#openstack-neutron log

15:00:11 <slaweq> #startmeeting neutron_ci
15:00:11 <opendevmeet> Meeting started Tue Nov  9 15:00:11 2021 UTC and is due to finish in 60 minutes.  The chair is slaweq. Information about MeetBot at http://wiki.debian.org/MeetBot.
15:00:11 <opendevmeet> Useful Commands: #action #agreed #help #info #idea #link #topic #startvote.

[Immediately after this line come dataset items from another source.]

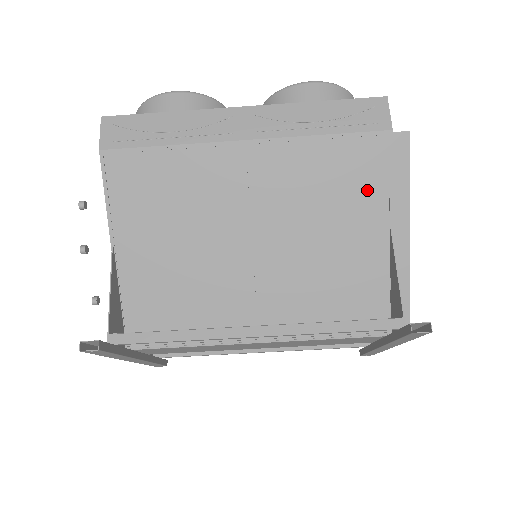
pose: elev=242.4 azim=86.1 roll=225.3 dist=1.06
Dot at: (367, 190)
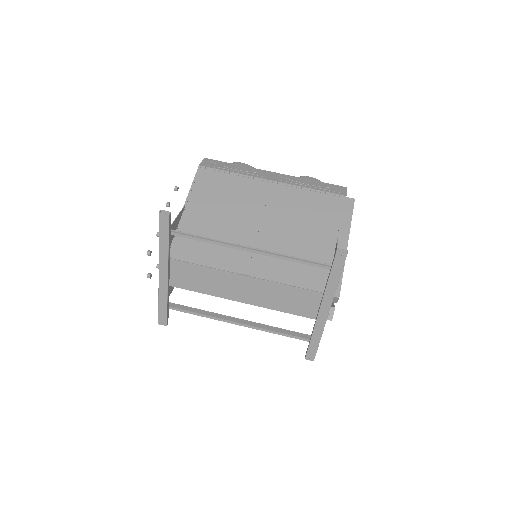
Dot at: (328, 218)
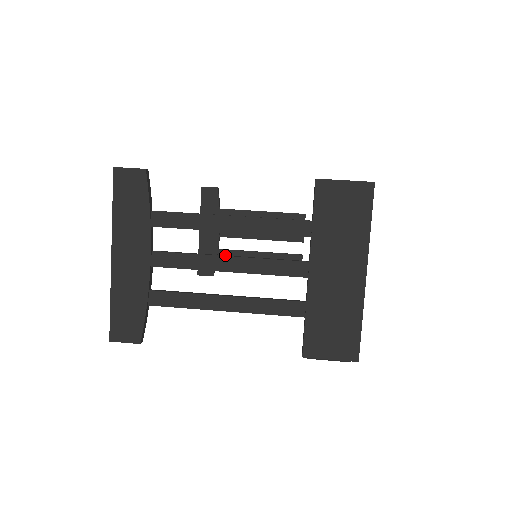
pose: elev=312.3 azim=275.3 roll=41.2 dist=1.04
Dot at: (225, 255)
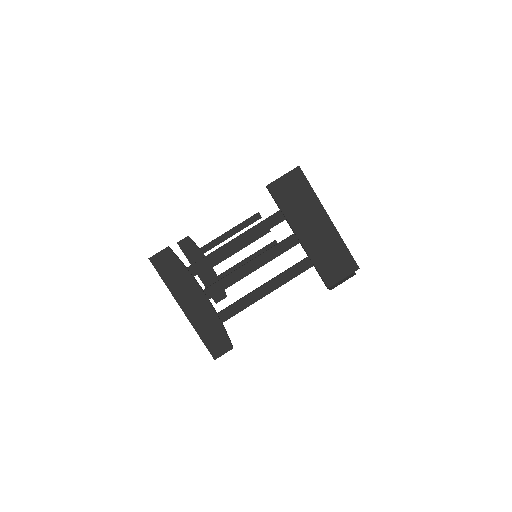
Dot at: (246, 263)
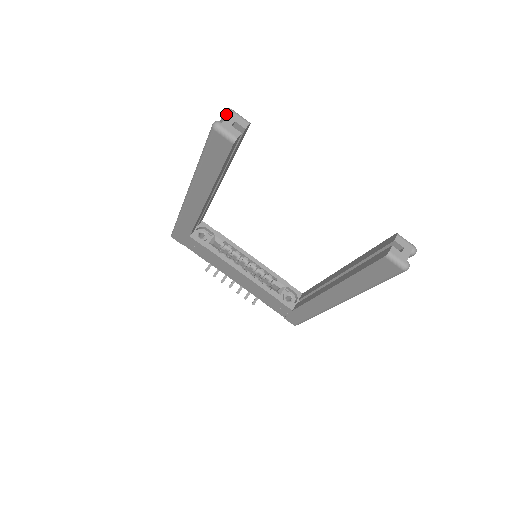
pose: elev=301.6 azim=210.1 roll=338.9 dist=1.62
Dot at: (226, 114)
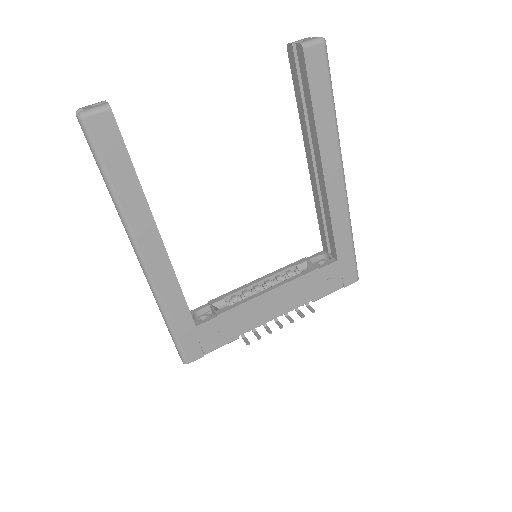
Dot at: occluded
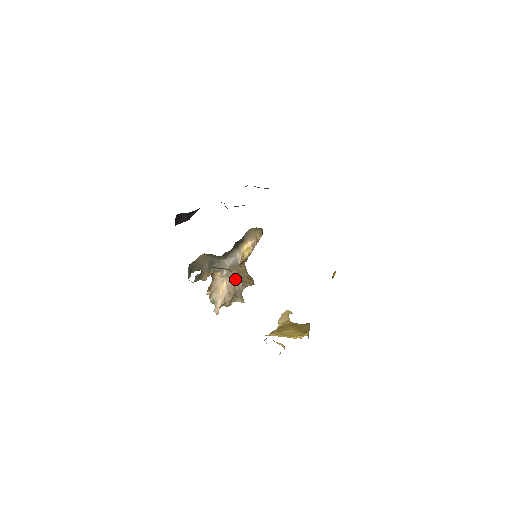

15:00:11 <opendevmeet> The meeting name has been set to 'neutron_ci'
15:00:28 <slaweq> Grafana dashboard: http://grafana.openstack.org/dashboard/db/neutron-failure-rate
15:00:37 <opendevreview> Merged openstack/neutron master: Bump OVN version for functional job to 21.06  https://review.opendev.org/c/openstack/neutron/+/816614
15:00:49 <slaweq> bcafarel: lajoskatona obondarev CI meeting is starting  :)
15:00:50 <obondarev> hi
15:00:54 <slaweq> hi
15:00:55 <bcafarel> o/
15:02:08 <lajoskatona> Hi
15:02:44 <slaweq> ok, I think we can start
15:02:48 <slaweq> this week is just on IRC
15:02:56 <slaweq> #topic Actions from previous meetings
15:03:05 <slaweq> slaweq to work on https://bugs.launchpad.net/neutron/+bug/1948832
15:03:35 <slaweq> I was checking it today
15:03:57 <slaweq> and TBH I don't think it's the same bug as mentioned by ralonsoh in the LP
15:04:16 <slaweq> I wrote my findings in the comment there
15:04:25 <slaweq> I will try to investigate it little bit more this week
15:05:35 <slaweq> #action slaweq to check more deeply https://bugs.launchpad.net/neutron/+bug/1948832
15:05:39 <slaweq> next one
15:05:49 <slaweq> ralonsoh to check metadata issue https://1bdefef51603346d84af-53302f911195502b1bb2d87ad2b01ca2.ssl.cf5.rackcdn.com/814807/4/check/neutron-tempest-plugin-scenario-openvswitch/3de2195/testr_results.html
15:06:55 <slaweq> I guess we need to move that one for next week as ralonsoh is not here today
15:07:18 <slaweq> #action ralonsoh to check metadata issue https://1bdefef51603346d84af-53302f911195502b1bb2d87ad2b01ca2.ssl.cf5.rackcdn.com/814807/4/check/neutron-tempest-plugin-scenario-openvswitch/3de2195/testr_results.html
15:07:26 <slaweq> next one
15:07:31 <slaweq> slaweq to check https://5a5cde44dedb81c8bd48-91d0b9dca863bf6ffc8b1718d062319a.ssl.cf5.rackcdn.com/805391/13/check/neutron-tempest-plugin-scenario-ovn/84283cb/testr_results.html
15:07:48 <slaweq> It seems for me that the issue is similar to https://launchpad.net/bugs/1892861
15:07:48 <slaweq> The problem is that "login: " message in console log appears pretty quickly but cloud-init is still doing some things on the node, so maybe SSH isn't working yet and we hit the same bug.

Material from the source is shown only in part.